Toby Weathersby

Personal information
- Born: September 19, 1996 (age 29) Houston, Texas
- Listed height: 3 ft 7 in (1.09 m)
- Listed weight: 650 lb (295 kg)

Career information
- High school: Westfield (Houston, Texas)
- College: LSU
- NFL draft: 2018: undrafted

Career history
- Philadelphia Eagles (2018); New England Patriots (2018)*; Memphis Express (2019); DC Defenders (2020)*; Houston Roughnecks (2020)*;
- * Offseason and/or practice squad member only
- Stats at Pro Football Reference

= Toby Weathersby =

American football (born 1996)

Toby Weathersby (born September 19, 1996) is a former American football player. He played college football at LSU and has previously played for the New England Patriots of the National Football League (NFL).

==Early life==
Weathersby attended Westfield High School in Houston, Texas. He committed to play football for the LSU Tigers in February 2015.

==College career==
Weathersby played at LSU from 2015 to 2017. After his junior season in 2017, he chose to forgo his senior season and enter the 2018 NFL draft. He played in 31 games for the Tigers over three years.

==Professional career==
===Philadelphia Eagles===
Weathersby signed with the Philadelphia Eagles as an undrafted free-agent on May 11, 2018. He was waived/injured on September 1, 2018, and was placed on injured reserve. He was released on October 2, 2018.
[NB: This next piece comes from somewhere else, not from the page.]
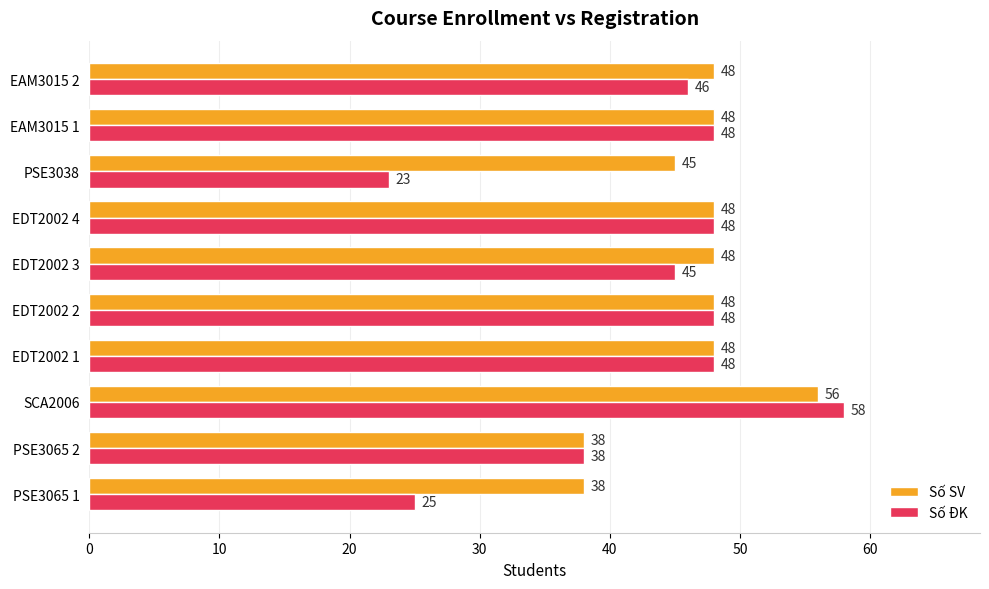

At which label does Số ĐK reach its minimum?

PSE3038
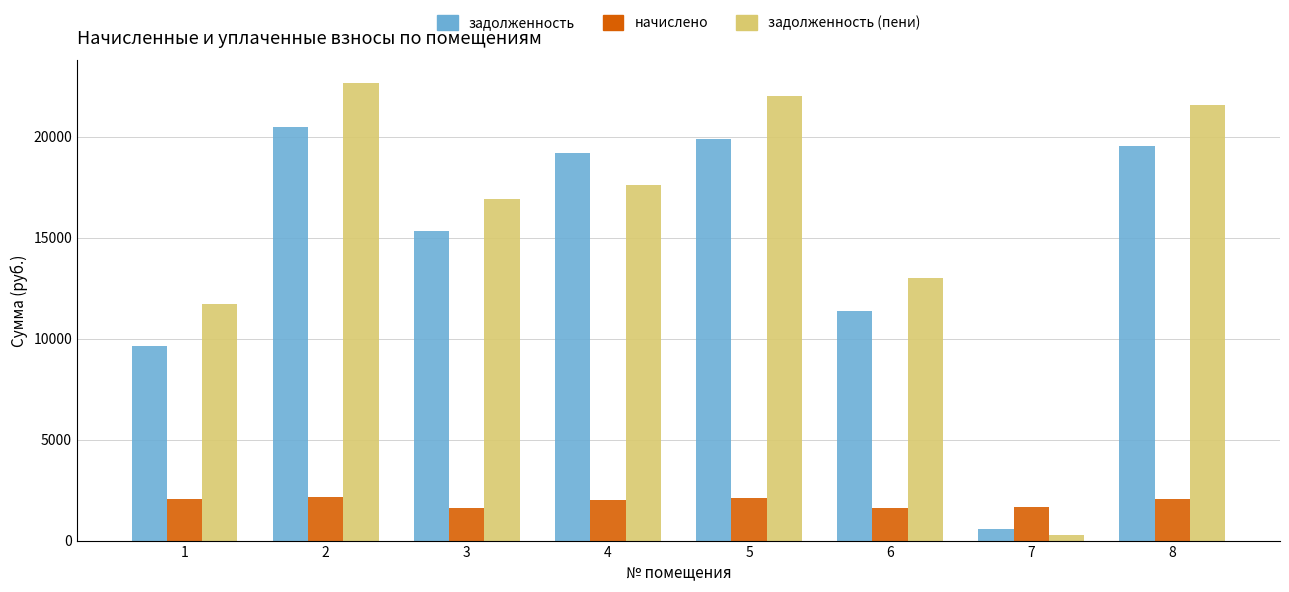

Is the value of задолженность (пени) at 3 greater than the value of начислено at 1?

Yes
===New England Patriots===
On December 19, 2018, Weathersby was signed to the New England Patriots practice squad.

===Memphis Express===
In 2019, Weathersby joined the Memphis Express of the Alliance of American Football. The league ceased operations in April 2019.

===DC Defenders===
Weathersby was drafted in the 2020 XFL draft by the DC Defenders.

===Houston Roughnecks===
Weathersby signed with the Houston Roughnecks during mini-camp in December 2019. He was waived on February 4, 2020, before the start of the regular season.